Didier Super se repaît de la lie de l’humanité, c’est son fonds de commerce. Qu’il soit parvenu à élever ce concentré de bêtise crasse au rang d’art (cf. ses albums Vaut mieux en rire que s’en foutre et Ben quoi ? et ce Rire une dernière fois avant la fin du monde très réussi) est un exploit en soi, et au fond quelque chose de tout à fait inédit : un geste politique qui ne dit pas son nom.
Les chansons de ce natif du Douai, plus artiste de one man show que chanteur, sont plutôt des sketches mis en musique, dans lesquels il interprète des personnages tour à tour cyniques et réactionnaires. Une sorte de La Bruyère prolo en somme. Et devant ces « caractères », il n’est pas rare que l’on rie à gorge déployée, à la fois parce que Didier Super vise souvent juste dans ses attaques politiques et sociétales, mais aussi parce que sa méchanceté n’a d’égal que la médiocrité de ceux qu’il dépeint : ce que l’on pense tout bas, Didier Super le hurle à notre place. Et un délicieux plaisir cathartique s’empare de nous.

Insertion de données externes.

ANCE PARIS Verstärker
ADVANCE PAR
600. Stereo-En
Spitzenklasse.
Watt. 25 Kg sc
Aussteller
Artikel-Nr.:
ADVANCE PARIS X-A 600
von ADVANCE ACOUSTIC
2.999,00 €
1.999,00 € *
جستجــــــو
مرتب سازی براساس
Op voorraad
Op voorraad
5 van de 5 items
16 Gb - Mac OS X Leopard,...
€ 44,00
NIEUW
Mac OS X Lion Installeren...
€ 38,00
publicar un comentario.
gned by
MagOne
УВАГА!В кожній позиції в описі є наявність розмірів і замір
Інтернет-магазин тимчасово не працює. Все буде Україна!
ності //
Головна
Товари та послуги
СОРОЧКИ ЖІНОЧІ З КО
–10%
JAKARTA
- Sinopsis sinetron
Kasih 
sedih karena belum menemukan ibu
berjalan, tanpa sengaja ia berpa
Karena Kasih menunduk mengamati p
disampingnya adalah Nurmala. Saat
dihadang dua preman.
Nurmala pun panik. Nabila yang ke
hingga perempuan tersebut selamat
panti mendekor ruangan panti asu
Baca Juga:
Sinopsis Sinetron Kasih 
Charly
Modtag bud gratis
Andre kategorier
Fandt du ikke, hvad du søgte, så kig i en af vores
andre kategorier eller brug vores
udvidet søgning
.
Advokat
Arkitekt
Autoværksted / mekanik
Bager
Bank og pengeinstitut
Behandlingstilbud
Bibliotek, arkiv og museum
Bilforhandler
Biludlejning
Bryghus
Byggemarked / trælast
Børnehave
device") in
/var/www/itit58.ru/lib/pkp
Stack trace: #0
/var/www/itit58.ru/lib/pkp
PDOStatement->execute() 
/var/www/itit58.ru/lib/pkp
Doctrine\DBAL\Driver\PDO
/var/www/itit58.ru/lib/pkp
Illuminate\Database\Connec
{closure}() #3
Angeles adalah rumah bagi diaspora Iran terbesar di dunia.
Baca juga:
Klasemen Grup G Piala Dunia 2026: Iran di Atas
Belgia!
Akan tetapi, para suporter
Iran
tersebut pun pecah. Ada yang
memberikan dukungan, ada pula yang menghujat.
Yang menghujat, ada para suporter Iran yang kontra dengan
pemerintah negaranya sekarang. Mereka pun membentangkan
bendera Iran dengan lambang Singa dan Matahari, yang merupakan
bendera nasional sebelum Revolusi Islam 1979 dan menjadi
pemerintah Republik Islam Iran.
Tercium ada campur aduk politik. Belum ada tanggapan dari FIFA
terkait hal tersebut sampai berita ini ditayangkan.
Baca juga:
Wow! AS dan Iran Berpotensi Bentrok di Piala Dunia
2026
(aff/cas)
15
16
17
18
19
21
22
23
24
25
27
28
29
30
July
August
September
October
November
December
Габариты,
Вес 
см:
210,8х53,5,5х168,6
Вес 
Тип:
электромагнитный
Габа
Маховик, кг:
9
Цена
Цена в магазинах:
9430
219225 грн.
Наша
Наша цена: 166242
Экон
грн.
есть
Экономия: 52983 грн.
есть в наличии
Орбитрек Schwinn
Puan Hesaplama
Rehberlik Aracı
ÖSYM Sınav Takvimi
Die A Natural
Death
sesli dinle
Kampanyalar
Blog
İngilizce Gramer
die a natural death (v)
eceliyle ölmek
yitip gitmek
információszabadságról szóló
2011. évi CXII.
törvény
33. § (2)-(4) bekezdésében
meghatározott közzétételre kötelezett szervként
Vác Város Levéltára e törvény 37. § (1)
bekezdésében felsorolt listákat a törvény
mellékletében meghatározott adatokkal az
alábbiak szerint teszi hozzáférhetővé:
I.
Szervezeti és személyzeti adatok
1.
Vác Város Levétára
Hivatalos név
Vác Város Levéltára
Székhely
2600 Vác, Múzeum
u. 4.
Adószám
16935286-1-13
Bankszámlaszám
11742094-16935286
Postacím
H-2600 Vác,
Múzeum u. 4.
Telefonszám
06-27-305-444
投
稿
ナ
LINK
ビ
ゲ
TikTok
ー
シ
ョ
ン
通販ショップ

Autrement dit, Super est un chansonnier punk : mal élevé, se moquant du formalisme (des mélodies volontairement pauvres, ce qui contribue aussi à la drôlerie de l’entreprise) autant que de la bien-pensance. Affreux, sale et méchant, Didier Super façonne depuis vingt ans un univers ou le beauf et les cols blancs (mais pas que) prennent le bouillon, assaillis de punchlines sordides et/ou saignantes. Comme candidat à la présidentielle, ça aurait autrement plus de gueule que Jean-Marie Bigard.